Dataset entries
* * * * * * *

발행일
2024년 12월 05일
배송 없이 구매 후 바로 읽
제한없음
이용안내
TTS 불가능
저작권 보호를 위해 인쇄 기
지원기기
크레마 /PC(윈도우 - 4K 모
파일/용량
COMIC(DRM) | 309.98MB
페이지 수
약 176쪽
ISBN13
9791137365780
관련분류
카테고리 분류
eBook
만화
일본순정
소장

* * * * * * *

*HOW TO COMPLETE THIS TASK:* Every entry should be restated word for word.

*TASK RESULT:*
발행일
2024년 12월 05일
배송 없이 구매 후 바로 읽
제한없음
이용안내
TTS 불가능
저작권 보호를 위해 인쇄 기
지원기기
크레마 /PC(윈도우 - 4K 모
파일/용량
COMIC(DRM) | 309.98MB
페이지 수
약 176쪽
ISBN13
9791137365780
관련분류
카테고리 분류
eBook
만화
일본순정
소장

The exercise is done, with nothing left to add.